Matrices indéterminées, sans cesse changeantes, les sculptures-performances CLOC impulsent des recherches écrites et dessinées qui tentent d’en ressaisir les possibles et s’en laissent déborder.


Les CLOCS sont réelles et hallucinantes, existentielles et sans raison d'être, tactiles et insaisissables, définies et fluctuantes, accomplies et larvaires, plissées et germinantes, épuisées et explosives, retenues et excessives, tentaculaires et rétractées, naissantes et étouffées, fortes et impuissantes, vaines et battantes, vivantes et agonisantes, habitées et délaissées, perdues et retrouvées, chaotiques et matricielles, archaïques et utopiques, présentes et ailleurs, contextuelles et sans lieu fixe, nomades et insistantes, cellulaires et urbaines, charnelles et publiques, autour et dedans, peaux et viscères, vêtements et corps ouverts, internes et externes, montrées et cachées, organiques et désorganisées, monstrueuses et familières, folles et ordinaires, proches et imprévisibles, discrètes et incontrôlées, insupportables et inséparables, enveloppées et déliées, isolées et entrouvertes, closes et poreuses, mutiques et interactives, individuelles et collectives, énigmatiques et partagées, secrètes et regardées, directes et désorientées, intégrées et inadaptées, protectrices et perturbantes, douces et violentes, subversives et pacifiques, légères et graves, drôles et inquiétantes, ridicules et fantasmatiques, burlesques et tragiques, hypersociables et inconscientes, insensées et trop pleines de sens, ignares et questionnantes.


CLOC m’exacerbe et me déborde.
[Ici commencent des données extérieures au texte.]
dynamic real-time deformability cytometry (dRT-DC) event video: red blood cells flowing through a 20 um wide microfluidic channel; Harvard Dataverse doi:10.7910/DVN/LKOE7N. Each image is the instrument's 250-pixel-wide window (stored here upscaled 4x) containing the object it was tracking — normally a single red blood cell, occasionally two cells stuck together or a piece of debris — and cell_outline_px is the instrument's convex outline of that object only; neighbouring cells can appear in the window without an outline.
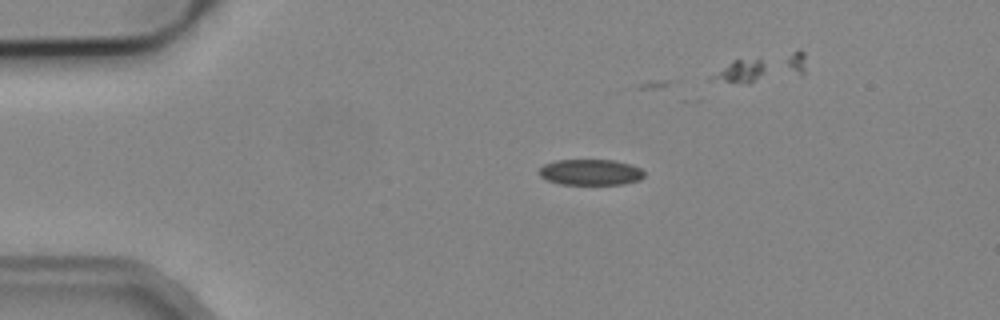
{"species": "common noctule bat (a hibernating species)", "species_latin": "Nyctalus noctula", "temperature_condition": "cold", "stored_images_in_passage": 4, "camera_frame_rate_fps": 3000, "um_per_image_px": 0.085, "animal": {"sex": "male", "body_mass_g": 19.2, "forearm_length_mm": 51.8}, "frame": {"image": 1, "passage_image": 2, "time_ms": 2.333, "image_size_px": [1000, 320], "cell_outline_px": [[644, 176], [640, 180], [624, 184], [560, 184], [548, 180], [540, 176], [540, 168], [544, 164], [556, 160], [612, 160], [632, 164], [640, 168], [644, 172]], "centroid_in_image_um": [50.22, 14.63], "position_along_channel_um": 34.8, "area_um2": 15.84}}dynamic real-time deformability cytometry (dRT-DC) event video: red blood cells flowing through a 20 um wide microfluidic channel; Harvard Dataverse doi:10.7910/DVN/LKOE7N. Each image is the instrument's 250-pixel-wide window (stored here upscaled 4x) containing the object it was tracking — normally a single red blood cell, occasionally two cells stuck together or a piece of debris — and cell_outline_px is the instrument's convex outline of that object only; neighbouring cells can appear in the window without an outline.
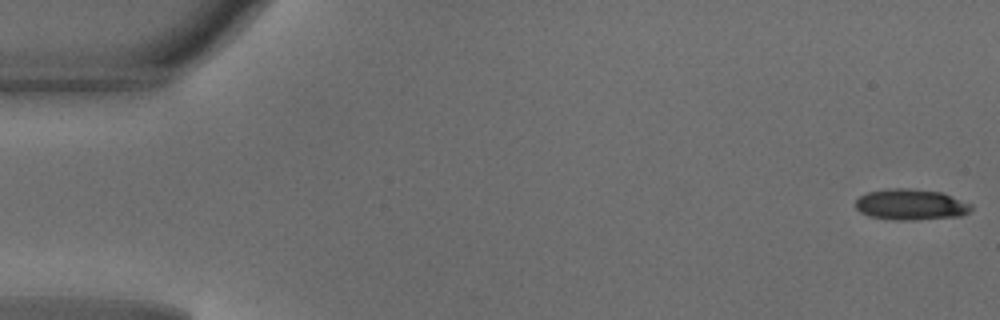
{"species": "common noctule bat (a hibernating species)", "species_latin": "Nyctalus noctula", "temperature_condition": "warm", "stored_images_in_passage": 18, "camera_frame_rate_fps": 3000, "um_per_image_px": 0.085, "animal": {"sex": "male", "body_mass_g": 18.8}, "frame": {"image": 1, "passage_image": 1, "time_ms": 0.0, "image_size_px": [1000, 320], "cell_outline_px": [[972, 208], [968, 212], [960, 216], [912, 220], [892, 220], [868, 216], [860, 212], [856, 208], [856, 200], [860, 196], [868, 192], [892, 188], [908, 188], [940, 192], [972, 204]], "centroid_in_image_um": [77.39, 17.39], "position_along_channel_um": 7.6, "area_um2": 20.75}}
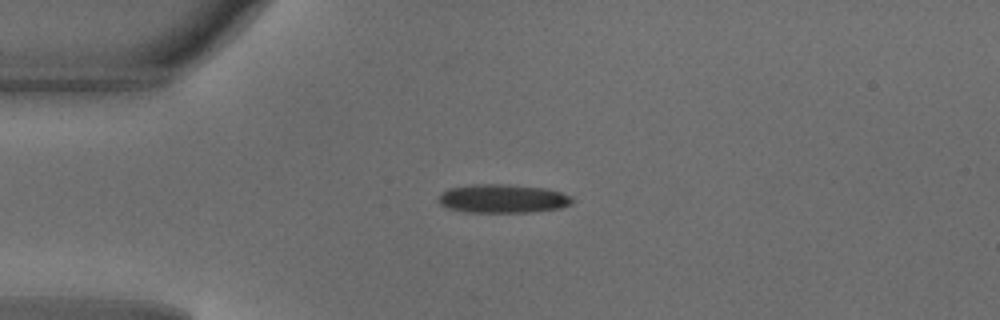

Je cherche à la saisir par le cerne d’une ligne qui rature en gribouillis tout ce qu’elle pourrait écrire. Jour après jour, sur cette grande feuille qui fait mon mur, je la désécris. Cette recherche vaine est détruite à mesure qu’elle s’écrit et trouve dans sa rature une forme de vie qui l’anime. Elle vibre dans ses aléas, errements et sinuosités et restitue ainsi une relation insensée voire écervelée, au sens de ce que serait une peau arrachée pour exhiber les méandres visqueux de la pensée. Une peau griffée, entrouverte, dans un griffonnage qui dans son ratage incessant fait toucher la pâte animale de la CLOC insaisissable.  


Le soir du vernissage, CLOC fera une apparition, incarnée par Coralie Hoareau.